Material to process:
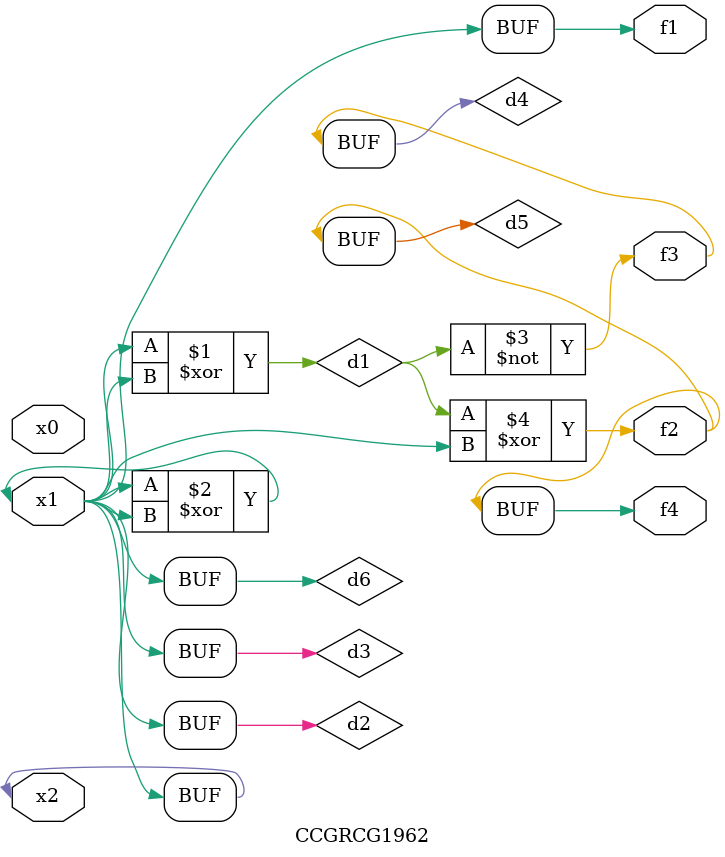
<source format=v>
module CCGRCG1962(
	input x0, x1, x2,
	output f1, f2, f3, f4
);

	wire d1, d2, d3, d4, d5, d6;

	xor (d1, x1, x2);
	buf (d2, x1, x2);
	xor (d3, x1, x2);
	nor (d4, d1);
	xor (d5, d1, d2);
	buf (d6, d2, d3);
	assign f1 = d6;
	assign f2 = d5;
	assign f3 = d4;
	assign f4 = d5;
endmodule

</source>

Work order: Write out every line from the data above that includes "assign".

Solution below:
	assign f1 = d6;
	assign f2 = d5;
	assign f3 = d4;
	assign f4 = d5;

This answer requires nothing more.